> _TRECHO DA PÁGINA_:
A busca pela preservação do meio-ambiente, seja através de práticas sustentáveis, seja através da exploração racional dos recursos naturais, é a “menina dos olhos” no cenário hodierno, sobretudo pelos sabidos impactos negativos que o uso indiscriminado desse bem vem trazendo/trará a essa e às gerações futuras.

Trata-se de uma concepção sintomática: muito se degradou, muito há que ser revisto nesta seara.

À luz de princípio clássicos que regem o Direito Ambiental – prevenção, precaução e o do poluidor pagador, dentre outros – e de toda essa concepção protecionista que se enraizou, o empreendedor passou a ter de agir de maneira adequada e prévia à geração dos impactos decorrentes de sua atividade. Além de ser mais vantajoso prevenir a ter de reparar um “dano” (financeiramente falando), o benefício social é indiscutível.

Isso quer dizer que o advogado da área empresarial ambiental passou a ter um papel muito importante no sentido de acompanhar a implantação e o desenrolar de atividades empresarias de grande impacto ambiental e que, embora geradores de inúmeros benefícios à sociedade (geração de emprego e renda, desenvolvimento econômico e social, pagamento de tributos, etc.), sofrem limitações decorrentes de uma legislação cada dia mais rigorosa. Logo, é indispensável dar cumprimento às exigências impostas pelos entes públicos (licenciamento ambiental, p. Ex.), ao mesmo tempo em que se tem que lidar com os atores envolvidos e engajados na temática, em especial, as ONGs ambientalistas e o Ministério Público Federal e Estadual.

Assim, o advogado que patrocina os interesses do empreendedor na esfera ambiental, o faz, não raro, acompanhando licenciamentos e/ou outros procedimentos junto aos órgãos púbicos e Ministério Público (inquéritos civis, p.ex.), de modo a prevenir a propositura de demandas judiciais e, caso essas sejam promovidas, tenham uma tramitação o menos tortuosa possível.

Jerry L. Anderson e Dennis D. Hirsch, abordam o tema – prevenção –, como o enfoque a ser dado por estes profissionais da advocacia, a fim de que se previnam os clientes de praticar atos contrários ao direito.

> _TAREFA 1_:
Extraia do trecho sobre advocacia ambiental, sem nenhuma alteração, a parte que vai de "Assim, o advogado" até "menos tortuosa possível.".
Os registros a seguir não têm relação com o trecho sobre advocacia ambiental.

> _REGISTROS DE DADOS_:
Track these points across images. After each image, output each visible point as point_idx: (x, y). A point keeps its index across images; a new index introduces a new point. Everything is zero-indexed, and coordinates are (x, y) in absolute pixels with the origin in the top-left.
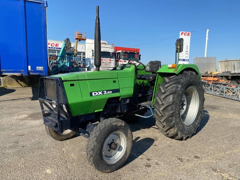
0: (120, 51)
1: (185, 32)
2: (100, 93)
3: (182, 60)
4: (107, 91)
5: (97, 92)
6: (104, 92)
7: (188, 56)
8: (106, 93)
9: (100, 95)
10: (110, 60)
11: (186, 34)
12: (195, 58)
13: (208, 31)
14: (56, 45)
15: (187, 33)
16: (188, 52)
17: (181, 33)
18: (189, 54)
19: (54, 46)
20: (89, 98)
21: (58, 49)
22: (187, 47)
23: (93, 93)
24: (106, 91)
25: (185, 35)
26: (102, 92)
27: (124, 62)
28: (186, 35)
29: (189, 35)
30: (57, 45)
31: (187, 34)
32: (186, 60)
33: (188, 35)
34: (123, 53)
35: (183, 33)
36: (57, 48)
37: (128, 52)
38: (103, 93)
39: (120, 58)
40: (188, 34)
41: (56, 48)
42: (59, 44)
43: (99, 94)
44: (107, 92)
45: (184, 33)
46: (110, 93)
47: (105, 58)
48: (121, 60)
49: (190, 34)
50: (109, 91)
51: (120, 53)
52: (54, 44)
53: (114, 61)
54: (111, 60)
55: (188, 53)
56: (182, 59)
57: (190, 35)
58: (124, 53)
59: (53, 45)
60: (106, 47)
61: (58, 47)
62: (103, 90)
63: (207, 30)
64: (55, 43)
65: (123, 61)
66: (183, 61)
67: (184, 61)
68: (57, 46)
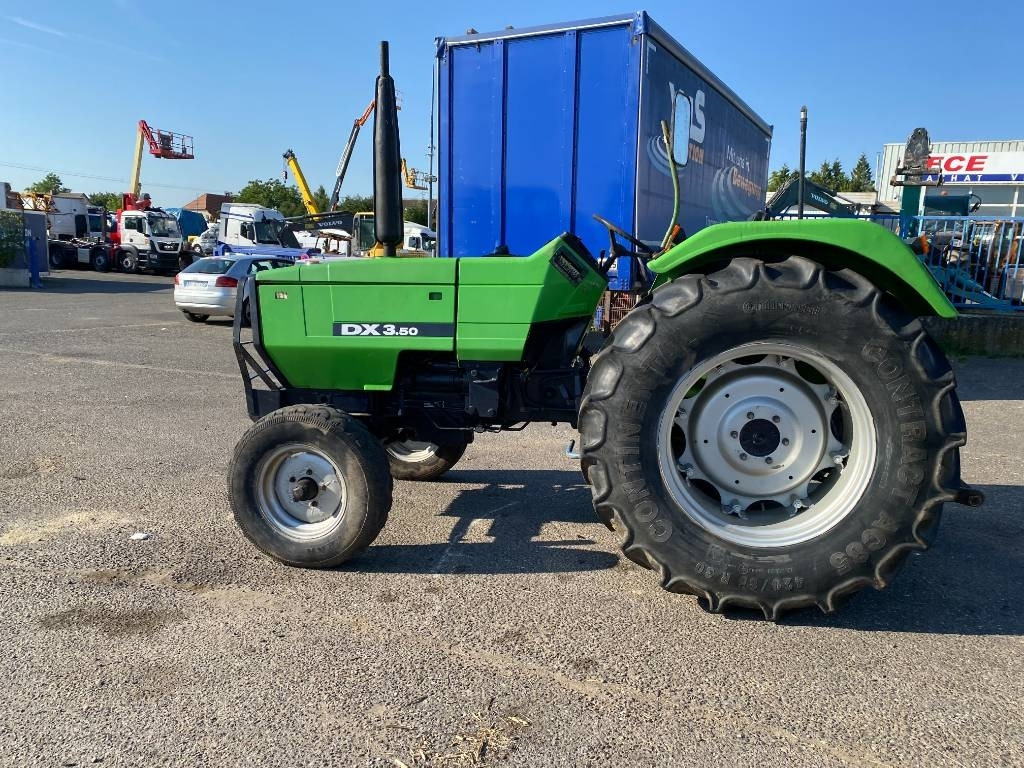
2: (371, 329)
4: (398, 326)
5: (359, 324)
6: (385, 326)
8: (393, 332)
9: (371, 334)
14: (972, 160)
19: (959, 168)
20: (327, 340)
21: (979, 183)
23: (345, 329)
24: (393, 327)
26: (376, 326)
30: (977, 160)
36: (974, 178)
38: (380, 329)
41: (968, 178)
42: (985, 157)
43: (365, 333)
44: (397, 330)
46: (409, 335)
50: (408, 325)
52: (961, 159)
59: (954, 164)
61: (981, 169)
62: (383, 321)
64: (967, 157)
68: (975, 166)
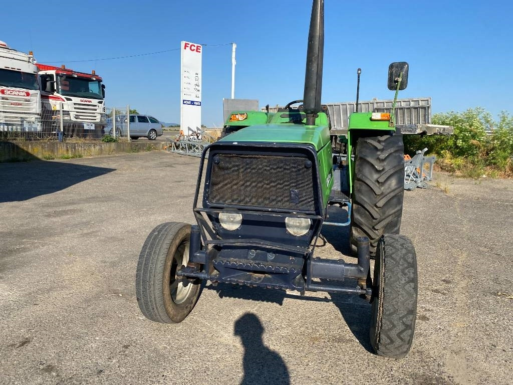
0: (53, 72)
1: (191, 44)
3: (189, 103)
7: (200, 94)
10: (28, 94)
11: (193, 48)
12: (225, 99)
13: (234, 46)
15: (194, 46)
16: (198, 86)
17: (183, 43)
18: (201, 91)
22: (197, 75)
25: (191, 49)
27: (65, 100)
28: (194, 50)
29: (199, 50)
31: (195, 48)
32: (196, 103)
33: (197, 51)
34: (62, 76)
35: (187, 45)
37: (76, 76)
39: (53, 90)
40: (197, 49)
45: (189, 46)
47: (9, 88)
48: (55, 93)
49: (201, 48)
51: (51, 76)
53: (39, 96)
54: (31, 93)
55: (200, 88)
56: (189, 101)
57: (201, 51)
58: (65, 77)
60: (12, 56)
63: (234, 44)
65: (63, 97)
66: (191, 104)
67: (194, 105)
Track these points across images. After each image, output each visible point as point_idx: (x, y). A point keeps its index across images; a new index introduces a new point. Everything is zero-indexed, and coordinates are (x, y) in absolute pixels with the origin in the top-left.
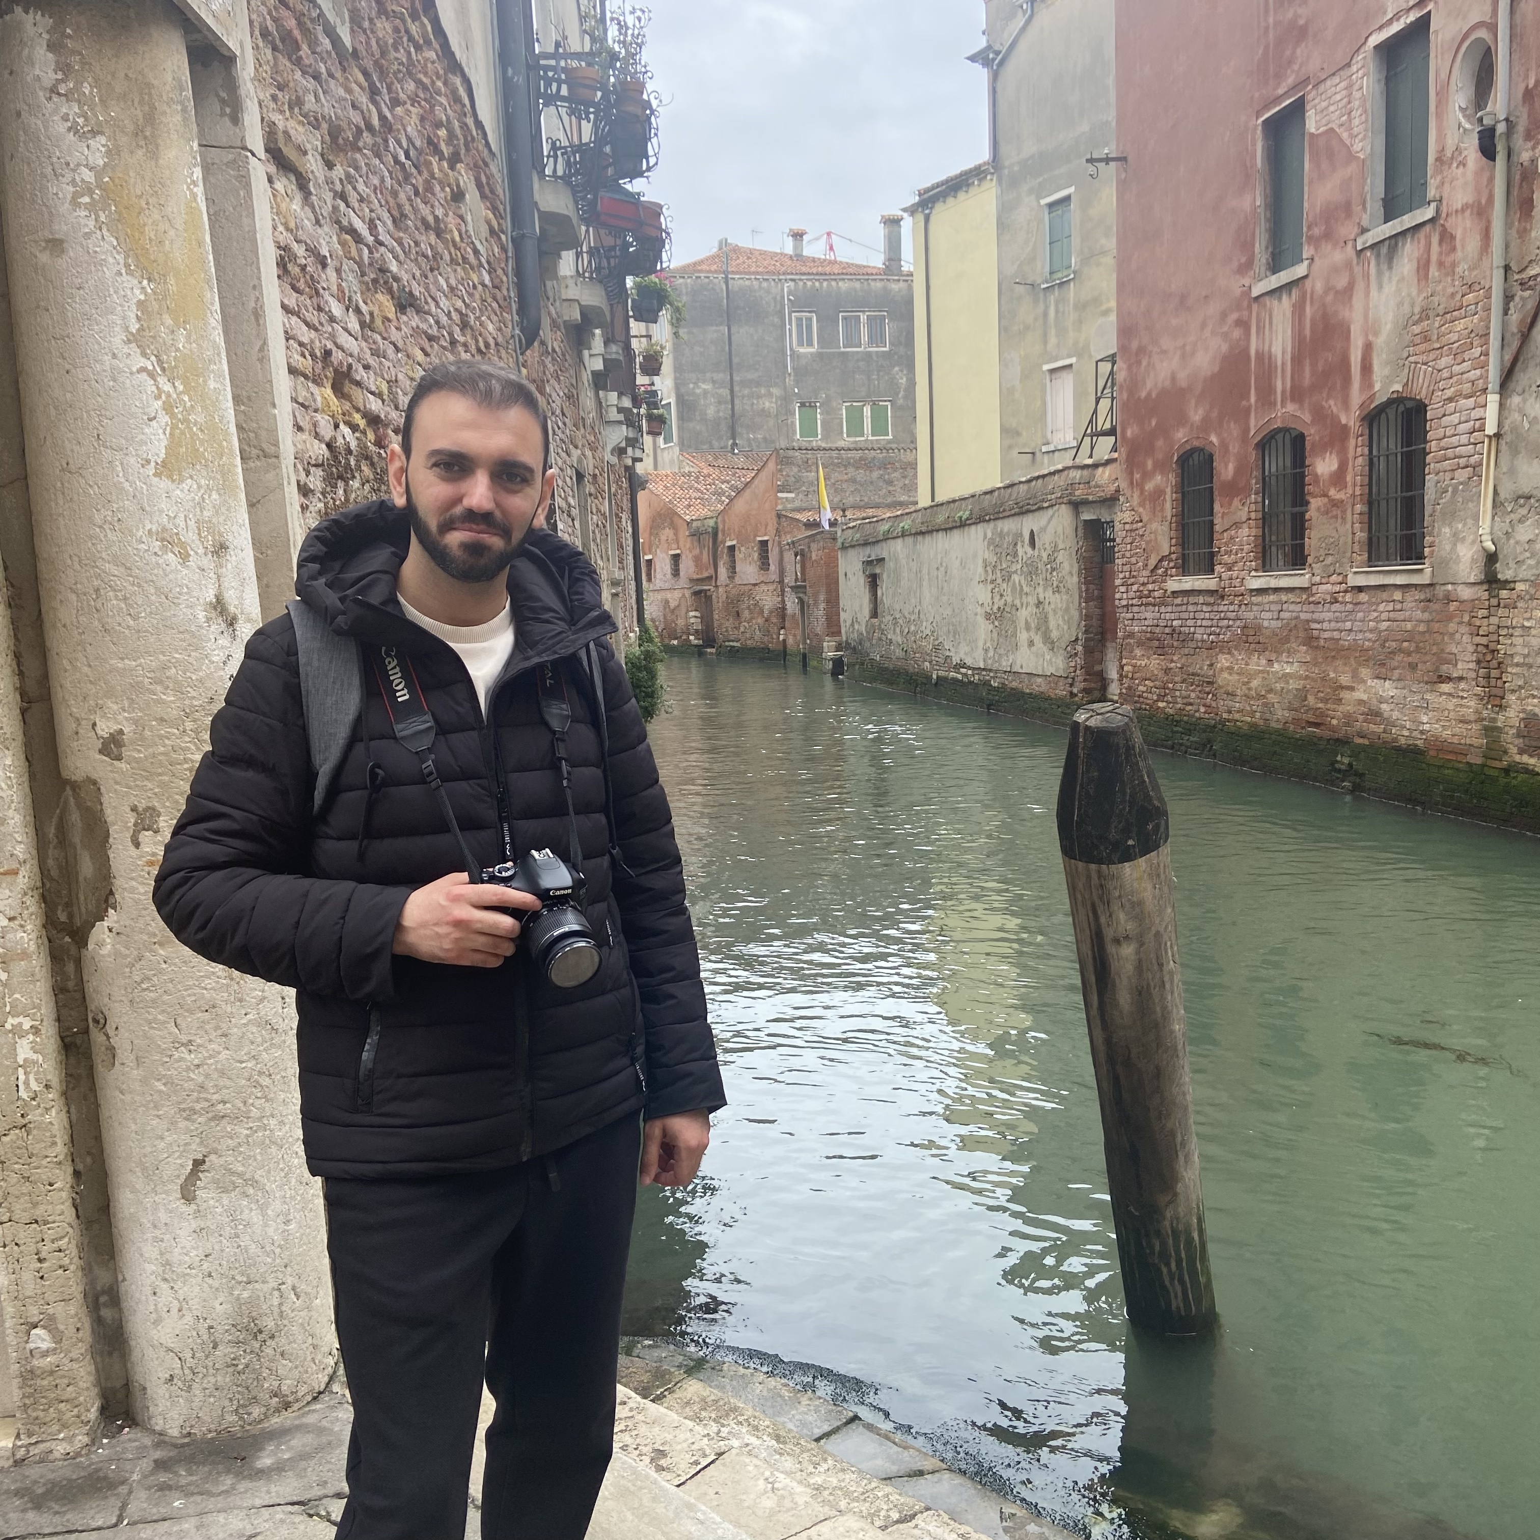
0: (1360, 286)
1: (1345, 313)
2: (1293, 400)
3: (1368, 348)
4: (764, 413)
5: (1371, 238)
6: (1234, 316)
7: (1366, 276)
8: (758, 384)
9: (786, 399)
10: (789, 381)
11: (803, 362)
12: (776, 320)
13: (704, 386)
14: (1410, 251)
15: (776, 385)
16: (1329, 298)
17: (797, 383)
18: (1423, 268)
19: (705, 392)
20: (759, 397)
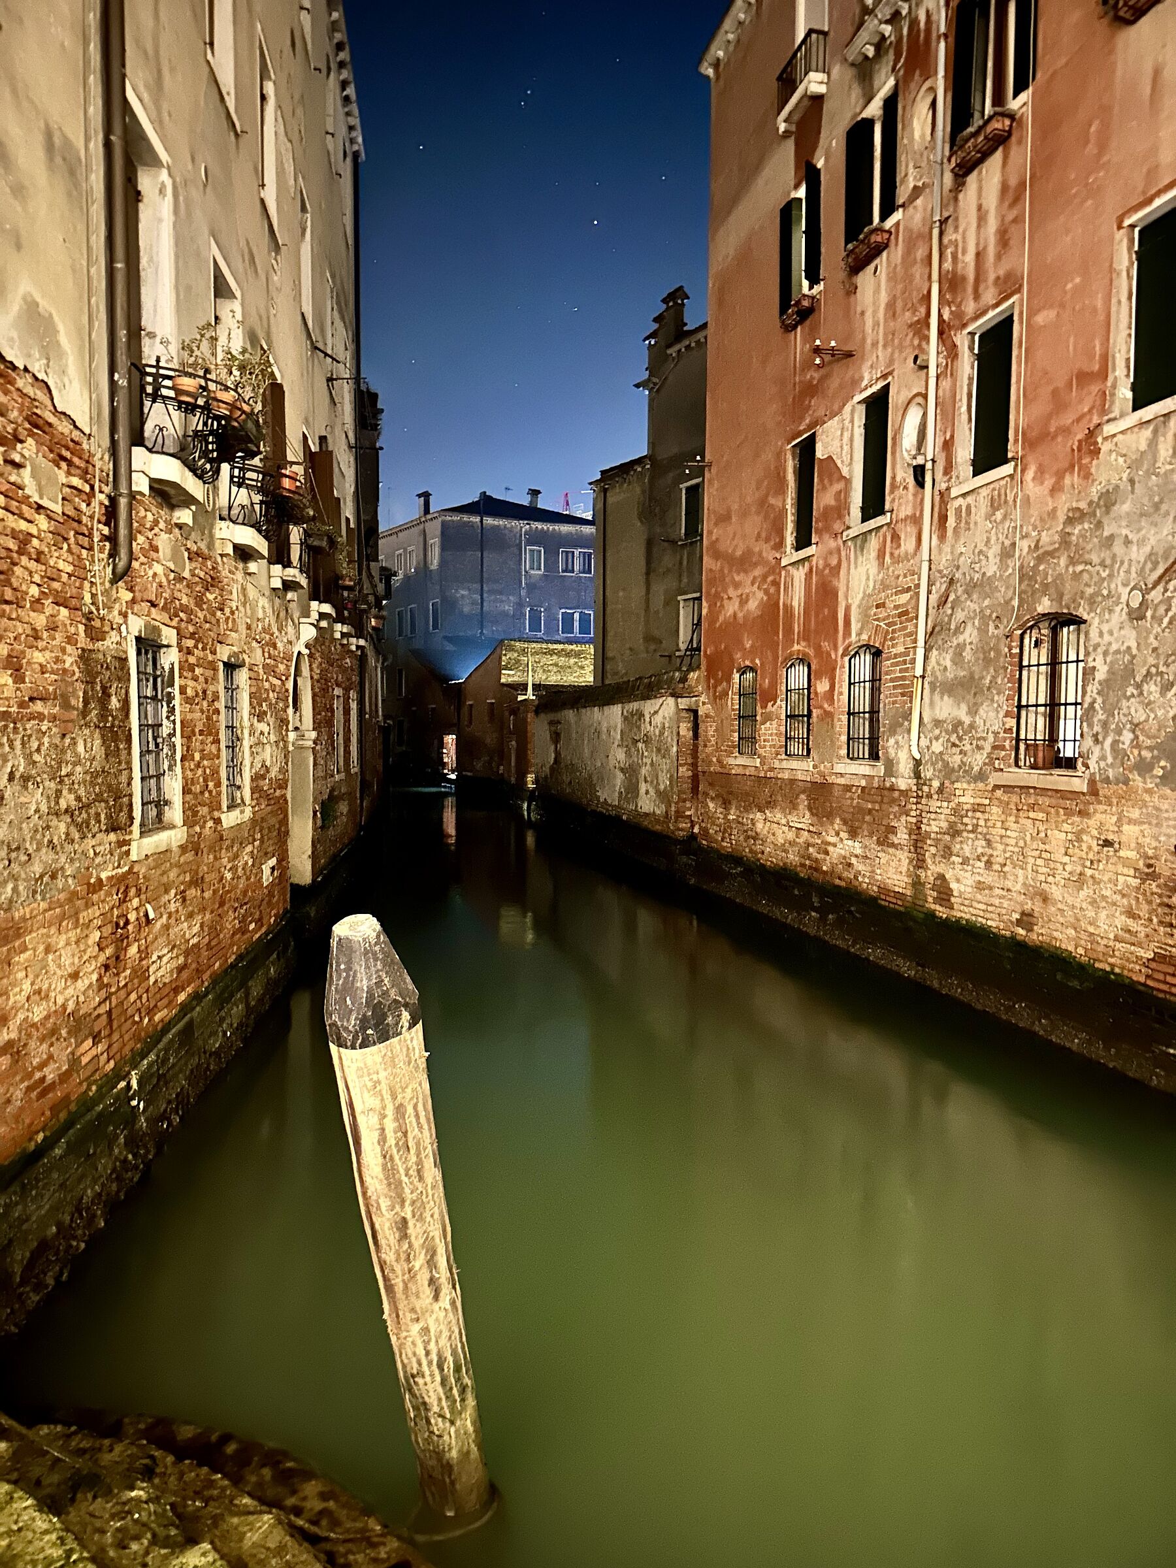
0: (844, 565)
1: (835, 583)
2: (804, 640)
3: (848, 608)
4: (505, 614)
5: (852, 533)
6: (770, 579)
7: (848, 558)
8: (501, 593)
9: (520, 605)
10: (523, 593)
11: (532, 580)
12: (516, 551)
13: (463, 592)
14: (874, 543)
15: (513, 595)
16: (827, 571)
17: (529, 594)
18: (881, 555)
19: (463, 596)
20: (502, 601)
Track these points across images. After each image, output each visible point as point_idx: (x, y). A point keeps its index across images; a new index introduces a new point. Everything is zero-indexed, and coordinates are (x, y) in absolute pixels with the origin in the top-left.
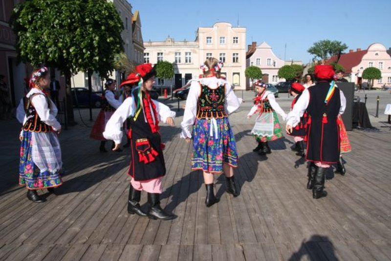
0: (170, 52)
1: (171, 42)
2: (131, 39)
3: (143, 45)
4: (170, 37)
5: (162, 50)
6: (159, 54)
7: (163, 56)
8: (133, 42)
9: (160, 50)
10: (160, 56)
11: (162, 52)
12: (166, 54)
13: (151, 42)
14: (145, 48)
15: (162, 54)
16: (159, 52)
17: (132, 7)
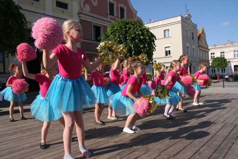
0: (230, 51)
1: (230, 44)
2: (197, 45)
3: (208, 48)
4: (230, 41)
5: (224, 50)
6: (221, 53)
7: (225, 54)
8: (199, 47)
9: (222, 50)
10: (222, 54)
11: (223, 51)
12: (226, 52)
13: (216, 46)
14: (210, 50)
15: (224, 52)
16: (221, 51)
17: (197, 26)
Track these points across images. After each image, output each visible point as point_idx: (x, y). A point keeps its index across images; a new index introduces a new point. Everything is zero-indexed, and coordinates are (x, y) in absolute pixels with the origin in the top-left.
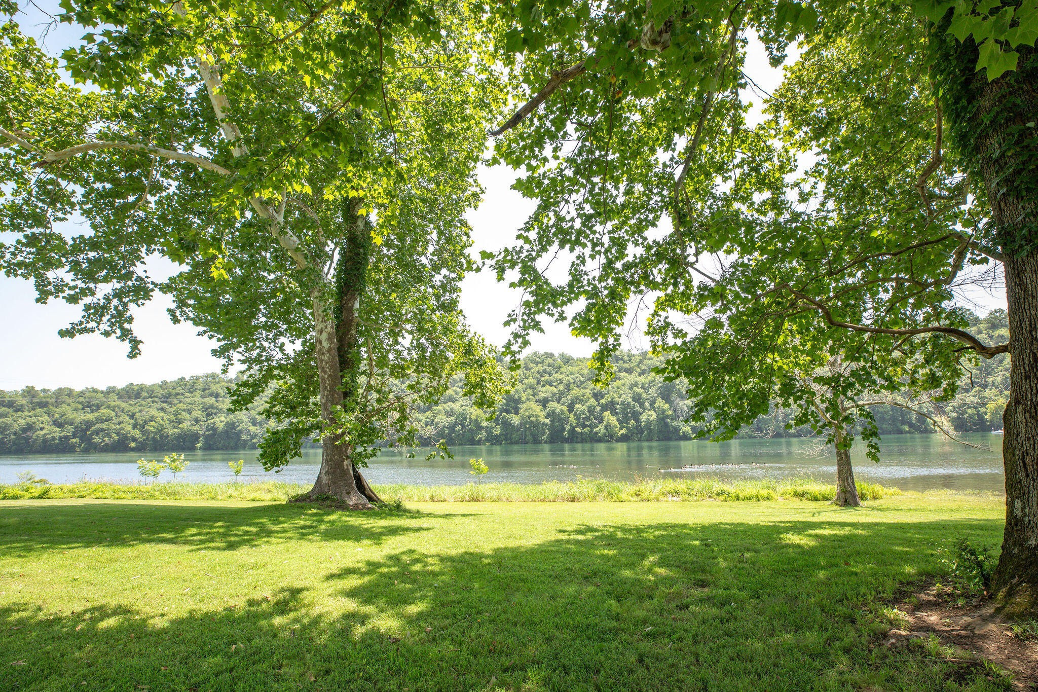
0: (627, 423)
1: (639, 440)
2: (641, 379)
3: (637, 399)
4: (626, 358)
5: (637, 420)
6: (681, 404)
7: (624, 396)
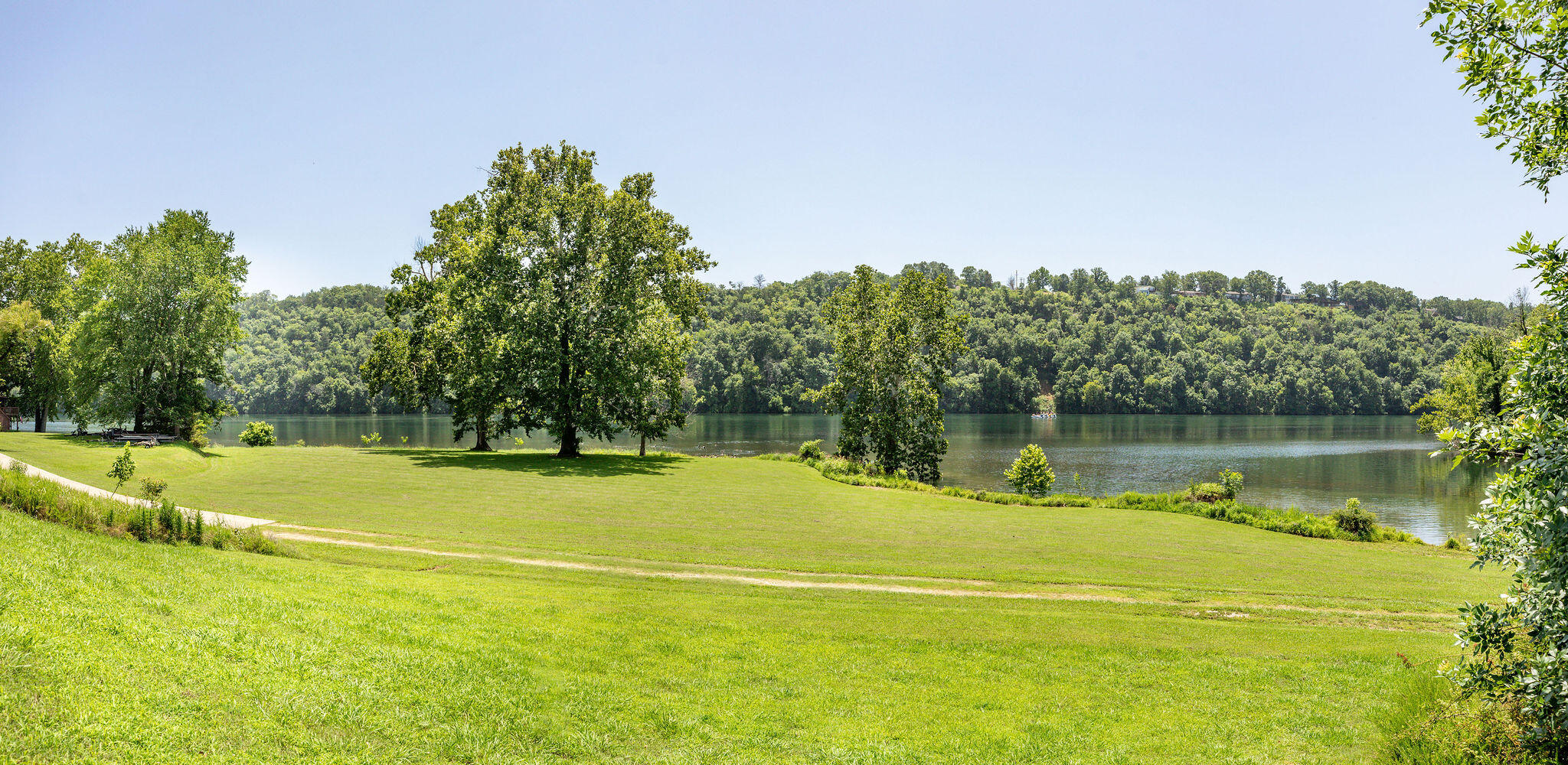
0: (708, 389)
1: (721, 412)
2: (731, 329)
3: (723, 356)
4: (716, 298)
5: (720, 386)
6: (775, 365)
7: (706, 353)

> _TAREFA 2_:
Reescreva as linhas dos registros do início até a linha com "31: (187, 34)", inclusive, trocando "images" por "frames" e mantendo todo o resto igual. Entregue apenas essas linhas, sem as imagens.

> _SUA RESPOSTA 1_:
Assim, o advogado que patrocina os interesses do empreendedor na esfera ambiental, o faz, não raro, acompanhando licenciamentos e/ou outros procedimentos junto aos órgãos púbicos e Ministério Público (inquéritos civis, p.ex.), de modo a prevenir a propositura de demandas judiciais e, caso essas sejam promovidas, tenham uma tramitação o menos tortuosa possível.

> _SUA RESPOSTA 2_:
Track these points across frames. After each image, output each visible point as point_idx: (x, y). A point keeps its index across frames; a new index introduces a new point. Everything is zero-indexed, and coordinates are (x, y) in absolute pixels with the origin in the top-left.
0: (120, 51)
1: (185, 32)
2: (100, 93)
3: (182, 60)
4: (107, 91)
5: (97, 92)
6: (104, 92)
7: (188, 56)
8: (106, 93)
9: (100, 95)
10: (110, 60)
11: (186, 34)
12: (195, 58)
13: (208, 31)
14: (56, 45)
15: (187, 33)
16: (188, 52)
17: (181, 33)
18: (189, 54)
19: (54, 46)
20: (89, 98)
21: (58, 49)
22: (187, 47)
23: (93, 93)
24: (106, 91)
25: (185, 35)
26: (102, 92)
27: (124, 62)
28: (186, 35)
29: (189, 35)
30: (57, 45)
31: (187, 34)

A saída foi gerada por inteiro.